Optimizing hash table implementation to accommodate large amount of elements - javascript

Consider the following scenario:
One million clients visit a store and pay an amount of money using their credit card. The credit card codes are generated using a 16-digit number, and replacing 4 of its digits (randomly) with the characters 'A', 'B', 'C', 'D'. The 16-digit number is generated randomly once, and is used for every credit card, the only change between cards being the positions in the string of the aforementioned characters (that's ~40k possible distinct codes).
I have to organize the clients in a hash table, using a hash function of my choosing and also using open addressing (linear probing) to deal with the collisions. Once organized in the table, I have to find the client who
paid the most money during his purchases.
visited the store the most times.
My implementation of the hash table is as follows, and seems to be working correctly for the test of 1000 clients. However once I increase the number of clients to 10000 the page never finishes loading. This is a big issue since the total number of "shopping sessions" has to be one million, and I am not even getting close to that number.
class HashTable{
constructor(size){
this.size = size;
this.items = new Array(this.size);
this.collisions = 0;
}
put(k, v){
let hash = polynomial_evaluation(k);
//evaluating the index to the array
//using modulus a prime number (size of the array)
//This works well as long as the numbers are uniformly
//distributed and sparse.
let index = hash%this.size;
//if the array position is empty
//then fill it with the value v.
if(!this.items[index]){
this.items[index] = v;
}
//if not, search for the next available position
//and fill that with value v.
//if the card already is in the array,
//update the amount paid.

----

Task requirements
Extend the hash table question from the point where it stops. The items that follow have no connection to the hash table text.

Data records
----

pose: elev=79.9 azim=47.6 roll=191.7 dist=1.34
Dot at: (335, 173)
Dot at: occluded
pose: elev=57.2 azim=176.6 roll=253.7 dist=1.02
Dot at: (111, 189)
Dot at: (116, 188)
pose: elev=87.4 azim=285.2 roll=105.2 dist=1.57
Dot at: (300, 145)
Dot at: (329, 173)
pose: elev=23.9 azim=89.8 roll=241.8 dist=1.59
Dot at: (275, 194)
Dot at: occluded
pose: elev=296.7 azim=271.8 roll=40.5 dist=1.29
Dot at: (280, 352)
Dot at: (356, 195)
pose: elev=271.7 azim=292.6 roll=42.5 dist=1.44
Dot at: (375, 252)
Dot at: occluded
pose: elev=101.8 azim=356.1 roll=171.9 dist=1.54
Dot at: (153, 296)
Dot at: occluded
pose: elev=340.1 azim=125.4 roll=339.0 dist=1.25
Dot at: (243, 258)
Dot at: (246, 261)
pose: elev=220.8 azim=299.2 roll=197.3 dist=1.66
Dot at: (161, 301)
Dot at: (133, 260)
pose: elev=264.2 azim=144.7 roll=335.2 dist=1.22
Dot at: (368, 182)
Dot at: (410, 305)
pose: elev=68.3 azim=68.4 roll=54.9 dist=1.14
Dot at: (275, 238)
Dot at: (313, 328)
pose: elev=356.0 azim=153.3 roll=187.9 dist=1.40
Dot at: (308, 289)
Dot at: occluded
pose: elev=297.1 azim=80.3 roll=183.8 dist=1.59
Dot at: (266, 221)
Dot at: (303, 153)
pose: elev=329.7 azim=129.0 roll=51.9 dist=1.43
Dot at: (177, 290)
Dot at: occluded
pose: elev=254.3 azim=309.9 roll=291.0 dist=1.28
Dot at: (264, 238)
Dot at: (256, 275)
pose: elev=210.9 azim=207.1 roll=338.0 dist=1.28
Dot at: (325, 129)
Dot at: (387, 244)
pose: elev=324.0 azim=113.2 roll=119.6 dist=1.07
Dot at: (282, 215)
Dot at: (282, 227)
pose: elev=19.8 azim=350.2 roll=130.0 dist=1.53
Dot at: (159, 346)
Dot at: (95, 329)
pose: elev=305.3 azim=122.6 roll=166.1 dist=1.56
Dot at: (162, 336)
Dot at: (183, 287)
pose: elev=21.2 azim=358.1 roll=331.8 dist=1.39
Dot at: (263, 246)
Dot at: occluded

----

Answer to this task
//also increment the collisions variable.
else{
this.collisions++;
let i=1, found = false;
//while the array at index is full
//check whether the card is the same,
//and if not then calculate the new index.
while(this.items[index]){
if(this.items[index] == v){
this.items[index].increaseAmount(v.getAmount());
found = true;
break;
}
index = (hash+i)%this.size;
i++;
}
if(!found){
this.items[index] = v;
}
found = false;
}
return index;
}
get(k){
let hash = polynomial_evaluation(k);
let index = hash%this.size, i=1;
while(this.items[index] != null){
if(this.items[index].getKey() == k){
return this.items[index];
}
else{
index = (hash+i)%this.size;
i++;
}
}
return null;
}
findBiggestSpender(){
let max = {getAmount: function () {
return 0;
}};
for(let item of this.items){
//checking whether the specific item is a client
//since many of the items will be null
if(item instanceof Client){
if(item.getAmount() > max.getAmount()){
max = item;
}
}
}
return max;
}
findMostFrequentBuyer(){
let max = {getTimes: function () {
return 0;
}};
for(let item of this.items){
//checking whether the specific item is a client
//since many of the items will be null
if(item instanceof Client){
if(item.getTimes() > max.getTimes()){
max = item;
}
}
}
return max;
}
}
To key I use to calculate the index to the array is a list of 4 integers ranging from 0 to 15, denoting the positions of 'A', 'B', 'C', 'D' in the string
Here's the hash function I am using:
function polynomial_evaluation(key, a=33){
//evaluates the expression:
// x1*a^(d-1) + x2*a^(d-2) + ... + xd
//for a given key in the form of a tuple (x1,x2,...,xd)
//and for a nonzero constant "a".
//for the evaluation of the expression horner's rule is used:
// x_d + a*(x_(d-1) + a(x_(d-2) + .... + a*(x_3 + a*(x_2 + a*x1))... ))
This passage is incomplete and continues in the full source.